Fort Worth

Court of Appeals Grants Emergency Relief for Baby on Life Support; Texas AG

This comes just one day after a judge gave the hospital the green light to remove Tinslee Lewis from life support against her family's wishes

Trinity Lewis

On Friday night, Texas Attorney General Ken Paxton tweeted that the Fort Worth Court of Appeals has granted baby Tinslee Lewis emergency relief while the legal issue is being resolved.

The emergency relief will prevent the hospital from removing life-sustaining care while the appeal is ongoing.

This comes just one day after a judge gave Cook Children's hospital the green light to remove Tinslee from life support despite her family's protest.

Joe Nixon, the attorney representing the family of Tinslee Lewis, said the child's mother Trinity Lewis was disappointed in the decision.

"She wants her baby to live," Nixon said. "We believe that under the United States and Texas Constitution that it is Trinity’s decision and not the hospital’s."

On Friday, Texas Governor Greg Abbott and Texas Attorney General Ken Paxton sent a letter to the Second Court of Appeals, in support of the emergency relief.

Lewis has not left the hospital since her premature birth and has been on a ventilator since she went into respiratory arrest in July, according to hospital staff.

The child suffers from a heart defect and has undergone three open-heart surgeries.

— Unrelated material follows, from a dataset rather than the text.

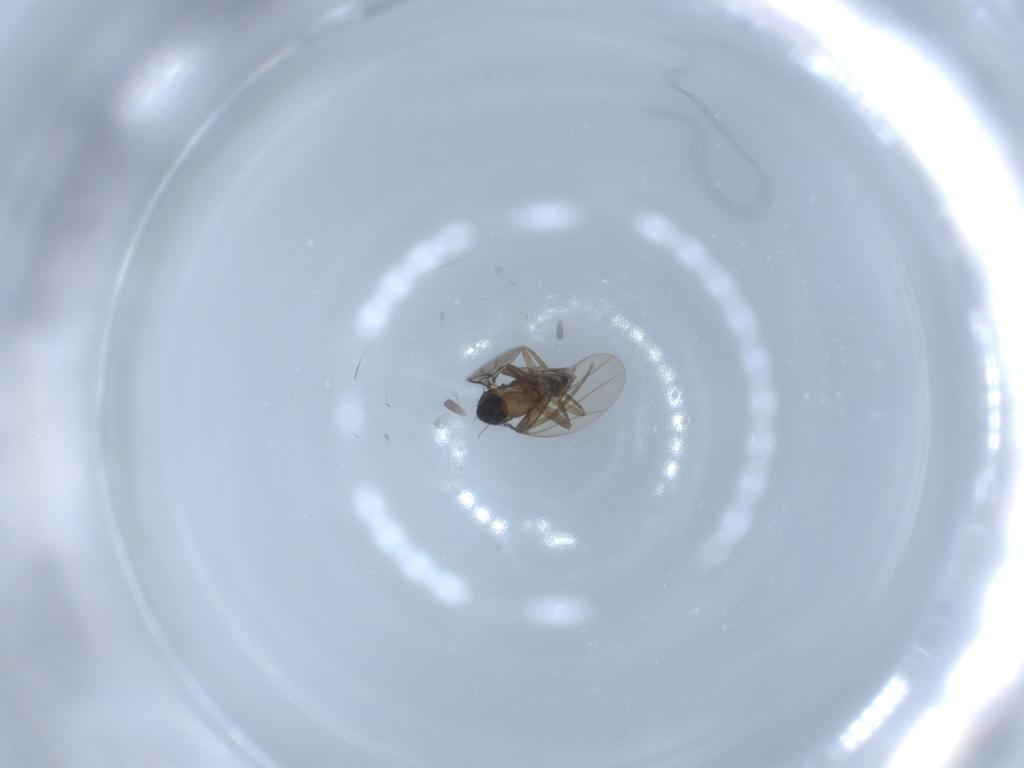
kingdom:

She also has chronic lung disease and severe chronic high blood pressure, and the hospital has argued that doctors believe she is suffering.

Wini King, a spokesperson for Cook Children's, said Lewis' case was emotional and difficult for everyone involved, including the medical staff taking care of her.

"But I’m going to be quite honest with you, at some point…Tinslee is going to make a choice. Her little body is so tired, and she’s been through so much," King told reporters Thursday. "What she’s showing us is that she’s suffering. She is in pain. She is sedated. She is paralyzed. She can’t move and we’re trying to keep her as quiet as we can so that she doesn’t get any worse. We’re doing things to her. Not for her."

The hospital will honor their agreement with Lewis' family and allow them to continue to search for another medical over the next seven days, but they will not make any 'sudden' or 'out of the blue' decisions, King said.

The Cook Children’s staff had planned to remove Tinslee from life support in early November, after invoking Texas' "10-day rule," which can be employed when a family disagrees with doctors who say life-sustaining treatment should be stopped. The law stipulates if the hospital's ethics committee agrees with doctors, treatment can be withdrawn after 10 days if a new provider cannot be found to take the patient.